• [Data section]
○ ○ ○ ○ ○
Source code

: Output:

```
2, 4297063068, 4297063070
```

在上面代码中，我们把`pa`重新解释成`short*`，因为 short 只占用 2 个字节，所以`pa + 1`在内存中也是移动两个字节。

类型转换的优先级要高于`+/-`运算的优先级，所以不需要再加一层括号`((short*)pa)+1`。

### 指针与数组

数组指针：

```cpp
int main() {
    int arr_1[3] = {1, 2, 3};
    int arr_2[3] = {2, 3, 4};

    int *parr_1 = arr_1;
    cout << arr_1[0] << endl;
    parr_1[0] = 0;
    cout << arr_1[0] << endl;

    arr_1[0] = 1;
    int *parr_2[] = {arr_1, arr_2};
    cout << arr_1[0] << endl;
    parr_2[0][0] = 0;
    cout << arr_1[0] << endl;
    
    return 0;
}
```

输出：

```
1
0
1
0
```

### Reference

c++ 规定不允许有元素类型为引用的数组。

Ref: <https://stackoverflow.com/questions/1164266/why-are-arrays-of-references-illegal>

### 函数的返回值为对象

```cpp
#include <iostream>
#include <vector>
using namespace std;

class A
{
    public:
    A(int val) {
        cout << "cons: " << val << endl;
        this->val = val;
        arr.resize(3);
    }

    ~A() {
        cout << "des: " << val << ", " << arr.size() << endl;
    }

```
○ ○ ○ ○ ○
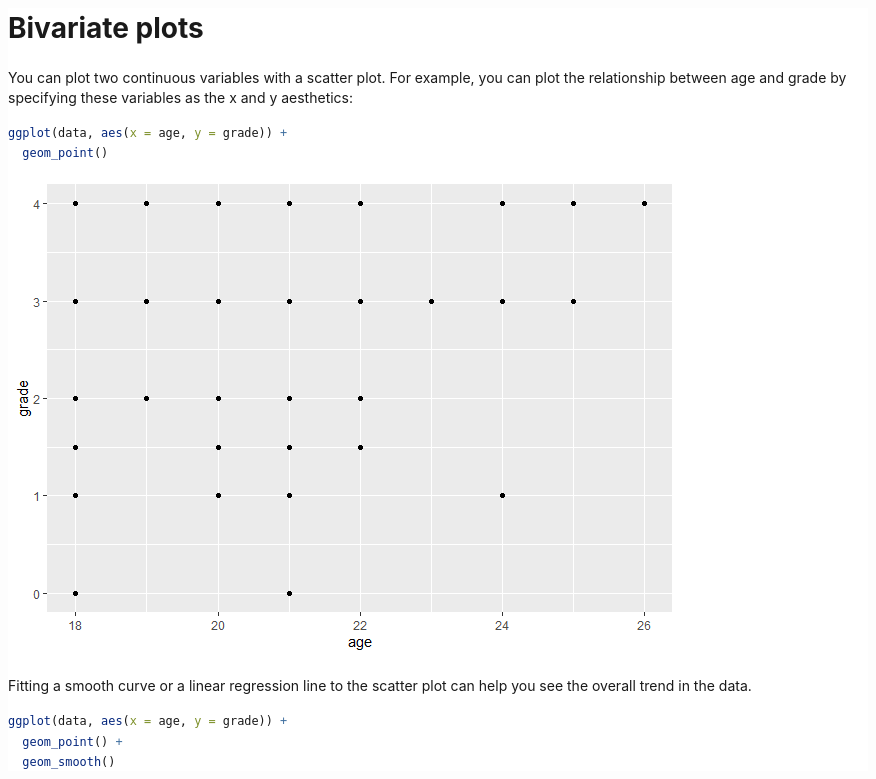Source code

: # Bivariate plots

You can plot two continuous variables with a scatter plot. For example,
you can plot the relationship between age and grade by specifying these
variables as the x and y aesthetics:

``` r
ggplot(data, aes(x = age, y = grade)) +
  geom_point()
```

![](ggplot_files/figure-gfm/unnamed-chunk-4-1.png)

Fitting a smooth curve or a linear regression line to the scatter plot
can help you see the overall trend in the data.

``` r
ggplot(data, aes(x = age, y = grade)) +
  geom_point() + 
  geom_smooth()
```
○ ○ ○ ○ ○
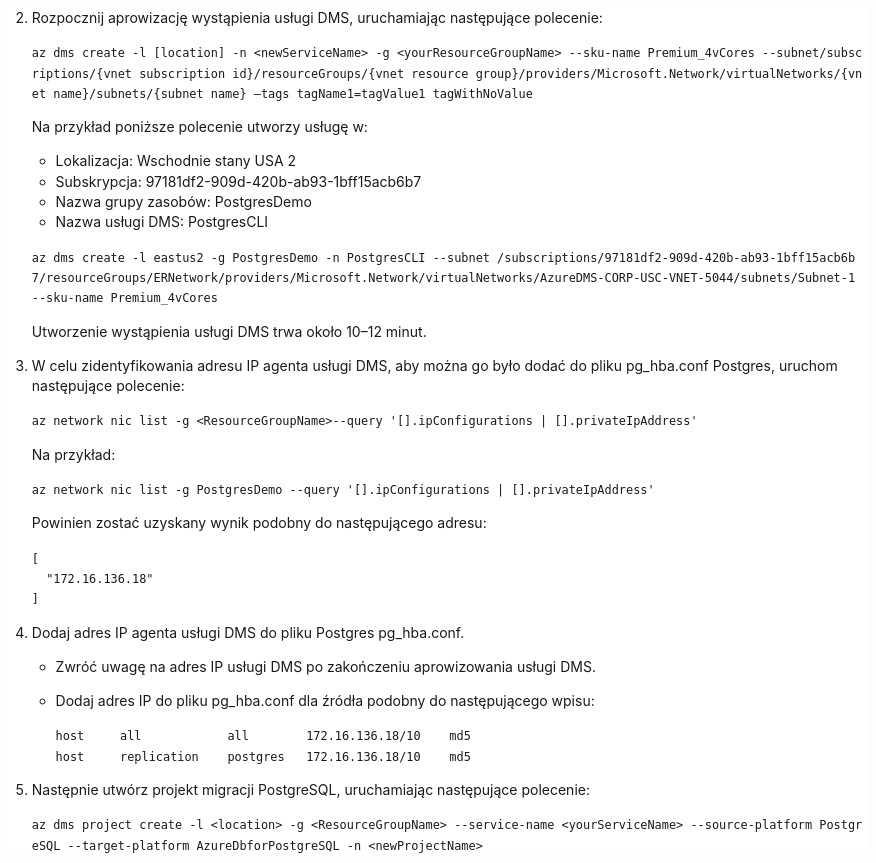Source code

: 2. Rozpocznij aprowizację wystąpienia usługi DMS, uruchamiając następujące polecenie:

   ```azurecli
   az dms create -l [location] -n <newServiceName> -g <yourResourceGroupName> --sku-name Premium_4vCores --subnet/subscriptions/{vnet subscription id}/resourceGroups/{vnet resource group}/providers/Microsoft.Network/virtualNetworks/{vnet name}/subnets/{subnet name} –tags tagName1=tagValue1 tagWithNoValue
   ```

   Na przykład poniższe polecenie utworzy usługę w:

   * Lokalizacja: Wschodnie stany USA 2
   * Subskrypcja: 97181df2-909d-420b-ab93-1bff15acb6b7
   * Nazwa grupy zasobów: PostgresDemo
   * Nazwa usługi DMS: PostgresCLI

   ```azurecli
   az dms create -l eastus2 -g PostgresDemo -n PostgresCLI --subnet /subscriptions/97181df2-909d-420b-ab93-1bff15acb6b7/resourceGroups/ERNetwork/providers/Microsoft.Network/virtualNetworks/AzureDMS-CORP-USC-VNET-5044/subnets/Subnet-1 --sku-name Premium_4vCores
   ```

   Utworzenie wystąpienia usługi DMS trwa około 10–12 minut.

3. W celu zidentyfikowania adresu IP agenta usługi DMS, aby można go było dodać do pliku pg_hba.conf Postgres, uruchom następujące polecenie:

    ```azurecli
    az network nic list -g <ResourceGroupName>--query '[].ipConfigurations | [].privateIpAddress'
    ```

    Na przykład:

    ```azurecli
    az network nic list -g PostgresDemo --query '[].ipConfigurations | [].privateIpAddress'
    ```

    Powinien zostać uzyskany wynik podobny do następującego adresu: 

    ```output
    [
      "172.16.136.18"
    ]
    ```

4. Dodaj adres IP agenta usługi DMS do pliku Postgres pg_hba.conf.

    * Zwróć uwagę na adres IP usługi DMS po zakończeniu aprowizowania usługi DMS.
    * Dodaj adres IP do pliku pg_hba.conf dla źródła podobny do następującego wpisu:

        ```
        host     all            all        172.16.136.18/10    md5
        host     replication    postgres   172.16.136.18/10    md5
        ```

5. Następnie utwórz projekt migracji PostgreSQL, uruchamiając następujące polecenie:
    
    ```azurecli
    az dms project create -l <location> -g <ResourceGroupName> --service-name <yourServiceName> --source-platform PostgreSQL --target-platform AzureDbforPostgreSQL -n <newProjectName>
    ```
○ ○ ○ ○ ○
• [What the task asks] Starting with the line above that holds "grupy zasobów: PostgresDemo" and stopping with the line that holds "Utworzenie wystąpienia usługi", reproduce each line exactly, omitting all other lines.

• [Response]
   * Nazwa grupy zasobów: PostgresDemo
   * Nazwa usługi DMS: PostgresCLI

   ```azurecli
   az dms create -l eastus2 -g PostgresDemo -n PostgresCLI --subnet /subscriptions/97181df2-909d-420b-ab93-1bff15acb6b7/resourceGroups/ERNetwork/providers/Microsoft.Network/virtualNetworks/AzureDMS-CORP-USC-VNET-5044/subnets/Subnet-1 --sku-name Premium_4vCores
   ```

   Utworzenie wystąpienia usługi DMS trwa około 10–12 minut.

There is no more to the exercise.